Jeśli wziąć pod uwagę same mecze w lidze, Legia wygrała jeden z ostatnich sześciu. Cały smaczek dziś polega na tym, że było to spotkanie z Ruchem. Generalnie, legioniści na finiszu sezonu wyglądają, jakby koniecznie chcieli wypuścić z rąk któreś trofeum. Szczególnie po mistrzostwo zmierzają typowo po polsku, czyli niespiesznie i nieudolnie, stawiając najpierw krok do przodu, a potem robiąc dwa do tyłu. Dzisiaj mają szansę poprawić sobie humory Pucharem Polski w Kielcach. Cztery lata temu, jeszcze za kadencji Jana Urbana, zdobyli go po 120-minutowym maratonie w Bełchatowie, przerywanym burdami kibiców. Przed rokiem w pamiętnej Bydgoszczy – i znowu w rzutach karnych – pokonali Lecha, ratując nie tylko cały sezon, ale i pewnie posadę Skorży.
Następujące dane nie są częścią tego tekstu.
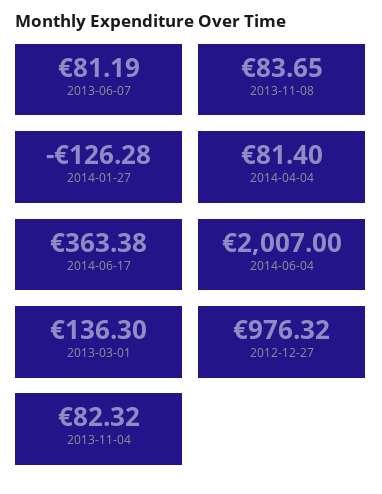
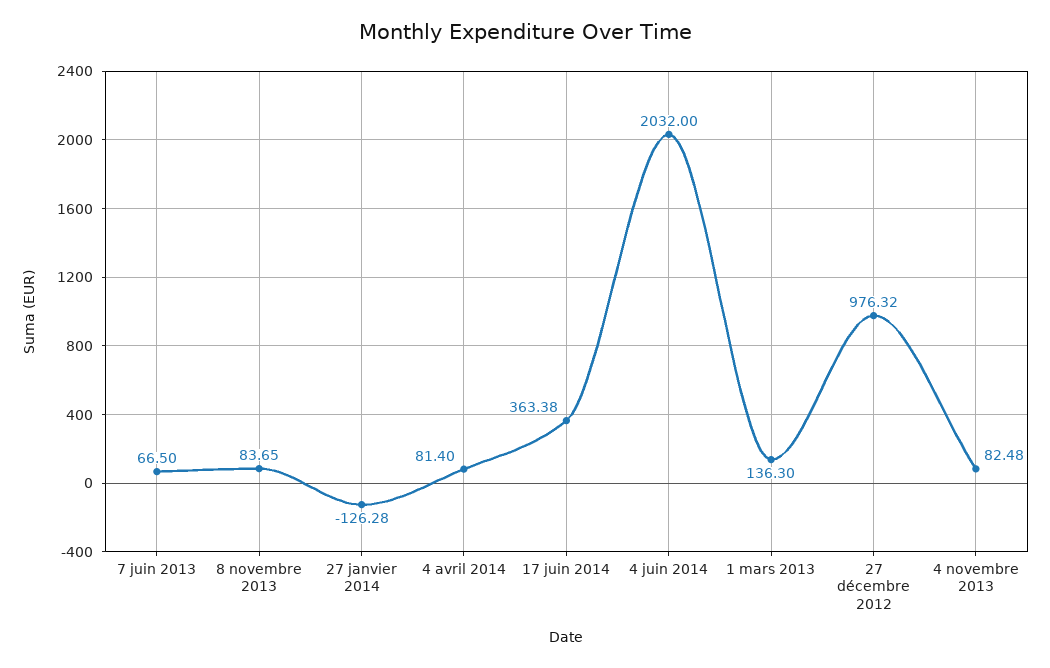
  {
-   "2013-06-07": 81.19,
+   "2013-06-07": 66.5,
    "2013-11-08": 83.65,
    "2014-01-27": -126.28,
    "2014-04-04": 81.4,
    "2014-06-17": 363.38,
-   "2014-06-04": 2007,
+   "2014-06-04": 2032,
    "2013-03-01": 136.3,
    "2012-12-27": 976.32,
-   "2013-11-04": 82.32
+   "2013-11-04": 82.48
  }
Dzisiaj jego sytuacji nie sposób porównywać z tą z zeszłego roku, choć przełom kwietnia i maja przyniesie cztery mecze, z których najłatwiej będzie go rozliczyć. Skorża, ze świeżo podpisanym aneksem do umowy, ma apetyt na podwójną zdobycz. Przekonuje, że zwycięzca finału z Ruchem dostanie turbodoładowanie na finiszu ligi, a jednocześnie mówi, że trudniejszy do wygrania będzie właśnie puchar. Z jednej strony, margines błędu jest faktycznie minimalny – dziewięćdziesiąt, góra sto dwadzieścia minut, w których wszystko może się zdarzyć. Z drugiej, polskim zespołom zdecydowanie łatwiej nie zawieść w jednym, konkretnym meczu. Przy serii trzech kolejnych zwykle pojawia się już problem.
Trudno się spodziewać, by Ruch rzucił się w Kielcach do zdecydowanych ataków, ale grając uważnie, może trochę kunktatorsko, ma dosyć argumentów, żeby Legię nastraszyć. Bez wykartkowanego Piecha, za to z Jankowskim i gotowymi do poniesienia się z ławki Abbotem i Niedzielanem. Jeśli przez cały sezon atutem „Niebieskich” był kolektyw i solidna, zgrana banda, właśnie tym razem – z racji zapowiadanych absencji – powinni pokazać, że potrafią sobie radzić, gdy z tej równej układanki wypada kilka klocków.
Trzeba oddać, że Ruch nadspodziewanie dobrze odnalazł się w sytuacji, w jakiej nie był od niepamiętnych czasów. Kiedy gra o poważne cele i od każdego meczu zależy więcej niż tylko to, gdzie danego dnia trafią trzy punkty. Drużyna Waldemara Fornalika radzi sobie z tą presją, a przy tym po cichu musi być niezwykle głodna sukcesu, bo – poza wąską grupą krakowską – w składzie trudno znaleźć ludzi nasyconych jakimś poważnym sportowym osiągnięciem.
Jeszcze dwa tygodnie temu Legia wygrała z Ruchem 2:0, ale nie zapominajmy, że przez większość czasu, szczególnie w pierwszej połowie, rozgrywała partię szachów. I to takich, w których nie udaje się zbić przeciwnikowi nawet najmniejszego pionka. Wtedy miała za sobą znane boisko, atmosferę swojego stadionu i całą tę otoczkę. Dzisiaj w Kielcach ściany nie będą już tak sprzyjać. Nawet jeśli w drodze „losowania” to Legię wybrano gospodarzem, co w praktyce zawiesiło wyjazdowy zakaz nałożony na jej kibiców.
Oczywiście, jak co roku, zamiast medialnej pompy, pełnej wyczuwalnego prestiżu, czeka nas dziś lekko prowincjonalny festyn. W środku tygodnia, byle tylko wcisnąć w terminarz i jeszcze znaleźć chętnego, który go zorganizuje. W sumie – żadna to nowość, można się przyzwyczaić. Sprawę ratuje przynajmniej układ tabeli, który sprawia, że cała ligowa czołówka patrzy dziś i kalkuluje. Kto wygra? Kto zyska, a kto straci? Ile potrzeba, by dostać się do pucharów i jak planować wakacje?
Znaków zapytania pojawia się całe mnóstwo, a fakt, że tak trudno wskazać faworyta, znacznie lepiej świadczy – mimo wszystko – o Ruchu niż jego rywalu.